5. The Syrian Civil War – 4,800,000 People Displaced
Bashar al-Assad has held power in Syria as the head of the Ba’ath Party since the death of his father in 2000. The emergence of the Arab Spring revolutions, beginning in late 2010, has since posed a challenge to his leadership and plunged the country into civil war. In December 2010 Mohamed Bouazizi doused himself in gasoline and set himself on fire to protest police brutality in Tunisia. This action precipitated widespread popular demonstrations in Tunisia which, in less than a month, would succeed in unseating the corrupt Tunisian regime non-violently.

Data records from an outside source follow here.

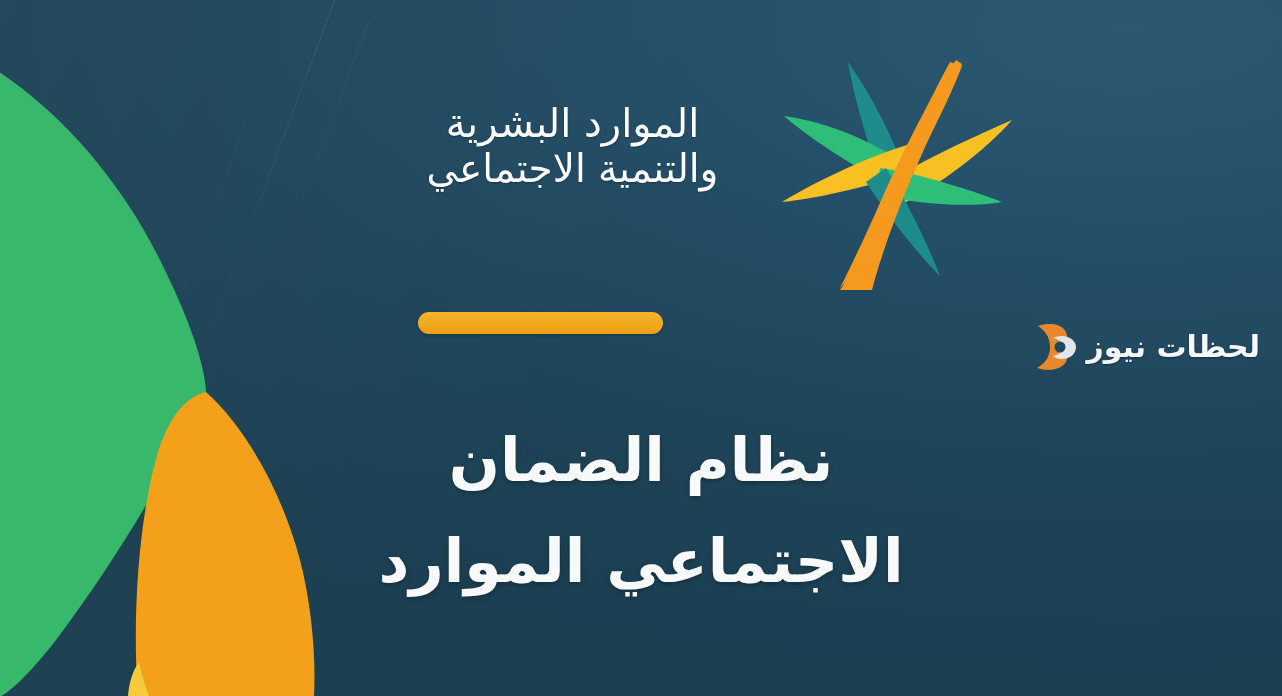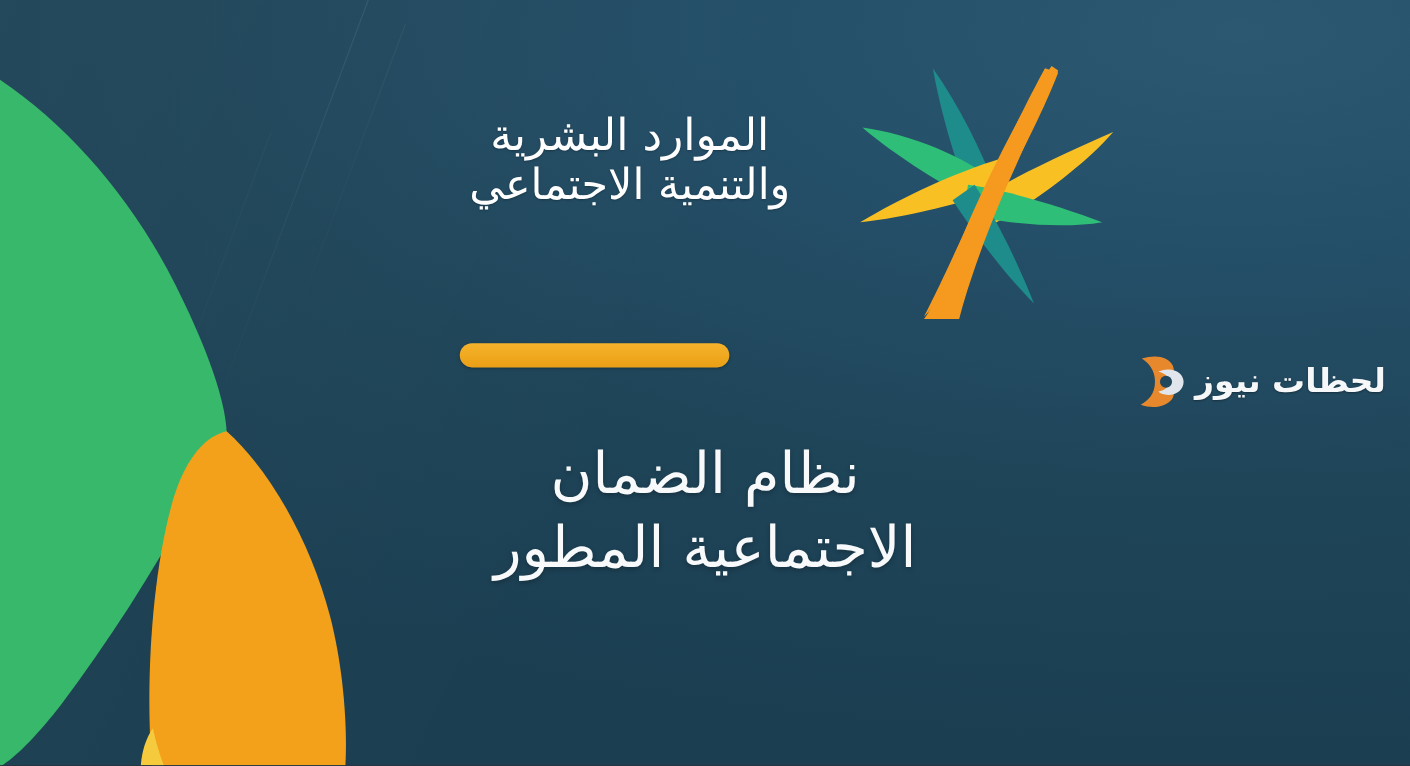--- a/index.html
+++ b/index.html
@@ -6,21 +6,21 @@
   html, body {
     margin: 0;
     padding: 0;
     background: #16303f;
   }
   #stage {
     position: relative;
     width: 1282px;
     height: 696px;
     overflow: hidden;
-    background: #404040;
+    background: #0c4a6e;
     font-family: "DejaVu Sans", "Liberation Sans", sans-serif;
     user-select: none;
   }
 
   
   .bg-base {
     position: absolute;
     inset: 0;
     background:
       radial-gradient(120% 95% at 88% 4%, #2d5872 0%, #25506a 28%, #1f4559 62%, #1b3e51 100%);
@@ -101,25 +101,26 @@
   .headline {
     position: absolute;
     left: 0;
     right: 0;
     top: 398px;
     text-align: center;
     color: #f7f9fa;
   }
   .headline .hl {
     display: block;
-    font-size: 52px;
-    font-weight: 400;
+    font-size: 60px;
+    font-weight: 700;
     line-height: 1.28;
     letter-spacing: 0px;
     text-shadow: 0 2px 5px rgba(0,0,0,.26);
+    margin-top: 24px;
   }
 
   
   .watermark {
     position: absolute;
     right: 22px;
     top: 320px;
     display: flex;
     flex-direction: row-reverse;
     align-items: center;
@@ -187,21 +188,21 @@
         <path fill="#F59A1E" d="M 170 18 C 148 58 112 134 86 190 C 74 216 66 232 60 244
                  C 74 230 92 200 112 164 C 142 110 170 54 182 22 Z"></path>
         <path fill="#F59A1E" d="M 176 16 C 150 52 116 120 92 178 C 78 212 68 236 60 246
                  L 92 246 C 100 214 120 158 142 110 C 160 70 174 38 182 20 Z"></path>
       </svg>
     </div>
   </div>
 
   <div class="headline">
     <span class="hl">نظام الضمان</span>
-    <span class="hl">الاجتماعية المطور</span>
+    <span class="hl">الاجتماعي الموارد</span>
   </div>
 
   <div class="watermark">
     <div class="wm-icon">
       <svg width="46" height="52" viewBox="0 0 46 52" xmlns="http://www.w3.org/2000/svg">
         <path d="M 6 6 C 18 2 30 4 34 12 C 37 18 34 24 28 27 C 34 30 37 36 34 42
                  C 29 50 16 52 5 48 C 12 44 18 38 18 27 C 18 16 12 10 6 6 Z" fill="#F18B2B"></path>
         <path d="M 30 16 C 38 16 44 21 44 27 C 44 34 38 39 30 39 C 26 39 23 38 21 36
                  C 27 35 31 31 31 27 C 31 23 27 19 21 18 C 23 17 26 16 30 16 Z" fill="#E8EDF1"></path>
         <circle cx="28" cy="27" r="5.5" fill="#23485E"></circle>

From Tunisia, the demonstrations spread to the rest of the Middle East. Egypt followed the Tunisian model, removing President Hosni Mubarak after eighteen days of peaceful demonstrations in Cairo’s Tahrir Square. In Libya the demonstrations turned violent, sparking a civil war that resulted in victory for the rebels and the death of Muammar Gaddafi. Similarly, in Syria crowds of protesters took to the streets calling for Assad’s ouster, but a massacre of protesters in June 2011 marked the shift towards civil war in Syria as well.
The initial armed opposition to Assad’s regime came from the Free Syrian Army based around the city of Aleppo, but since the war began other interest groups have entered the fray as well. The Syrian Democratic Forces, made up of Kurds in the north of the country, fight for their autonomy. The al-Nusra Front, affiliated with al-Qaeda, wages jihad to build an Islamic state in Syria, and ISIS claims to have established a Caliphate by brutal means. Violence against civilians from all sides has produced an exodus of 4,800,000 people from the country, with an additional 6,000,000 internally displaced.